I think this “site not responding at all” is unrelated to the postgres update. Looking into it right now :eyes:

5 Likes

I am eagerly waiting for this problem to be solved. I am receiving hundreds of emails from my users asking why I cannot access the forum :frowning:

4 Likes

Sorry for the disruption everyone! The fix is now live, so running another ./launcher rebuild app should bring things back online.

Please let us know if you’re still seeing any issues after that.

12 Likes

at work :slight_smile:

4 Likes

yuppy is working the forum is back to life. Thank you for the quick solution. That’s why we love Discourse :heart:

4 Likes

Thanks for fixing this! I also spent the last 2+ hours trying to figure out what went wrong with my rebuild.
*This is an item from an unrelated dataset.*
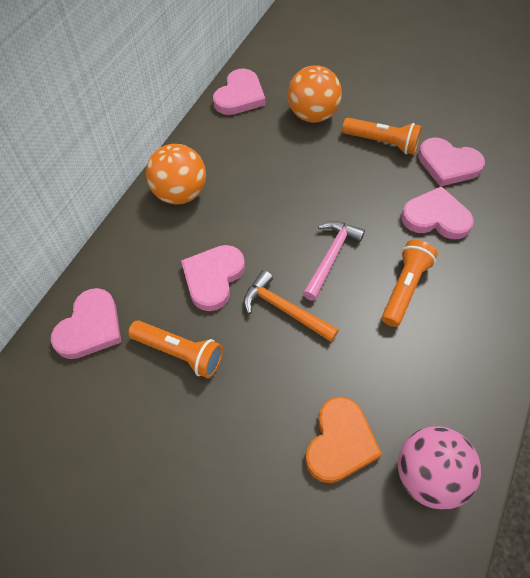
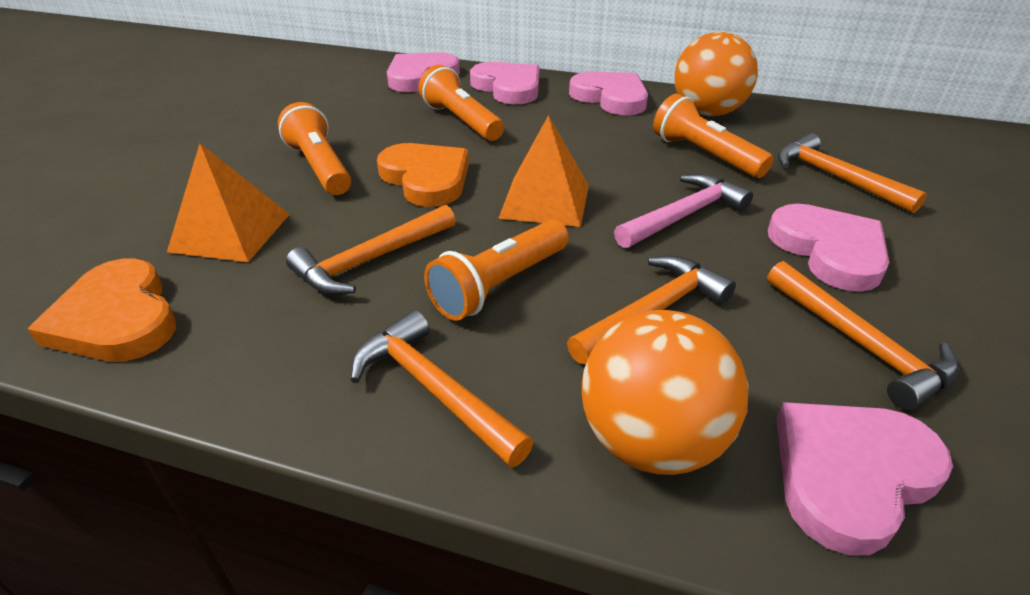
orange flashlight: [128,320,223,378] [342,118,422,155] [382,240,438,327] = 3 -> [278,102,351,195] [418,65,504,141] [424,220,569,321] [653,94,773,178] = 4
orange hammer: [244,270,339,342] = 1 -> [286,205,456,295] [351,310,534,468] [567,256,736,364] [767,261,959,410] [778,133,927,213] = 5
orange heart: [305,397,382,483] = 1 -> [28,258,176,362] [377,143,469,207] = 2
orange pyramid: none = 0 -> [167,143,290,262] [498,115,589,227] = 2
pink ball: [398,426,481,510] = 1 -> none = 0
All is good now!

A meta-observation: when researching the issue in this forum, the default “Relevance” sorting of forum search results worked against me. The error logs on which I searched were exactly the same as here, but this recent topic only appeared many pages down in the results list (probably due to its recency). Hence, I didn’t find this topic until I haphazardly opened the Meta front page where it was trending. I guess this is a note to self/others to also check the front page or most recent results while trying to research a future rebuild issue.

6 Likes

That’s great feedback! Note that initially this convo was happening in PostgreSQL 15 update until David realized it was not related to the PostgreSQL update and moved the relevant posts to a new topic. That only happened about an hour ago, so you would not have been able to find it until after that!

Troubleshooting failed updates is notoriously hard - all the more so because updating Discourse is usually so smooth so most of us self hosters don’t have to learn how Discourse works under the hood and learn troubleshooting steps!

Appreciate you @david for looking into this and finding the fix so quickly!

3 Likes

I updated docker from the mobile app, and then got the dreaded “go update via console” message, which usually signals challenges ahead.

I’ve followed all the manual update steps, and launcher rebuild app fails each time.

I’m able to recover with a launcher start app, so the site is working.

It’s unclear to me if this is related to the postgres errors, or where I might be having issues.

2 Likes

That suggests that it’s not the same issue that’s been discussed in this topic.
For this issue, the rebuild was succeeding without error, but the site was failing to load. ./launcher start did not help.

So I’d suggest opening a fresh Support topic with details about the error you’re seeing.

2 Likes

My site is back online after the rebuild. Thanks! :+1:

4 Likes

Ultimately a reading comprehension problem on my part, I can affirm the issue was the Postgres database not shutting down properly. Once I followed the right directions, every back and working. Thanks all, it’s nice to have a place where when things go sideways and I panic a bit that there are cooler heads here to help.

Thank you!!!

4 Likes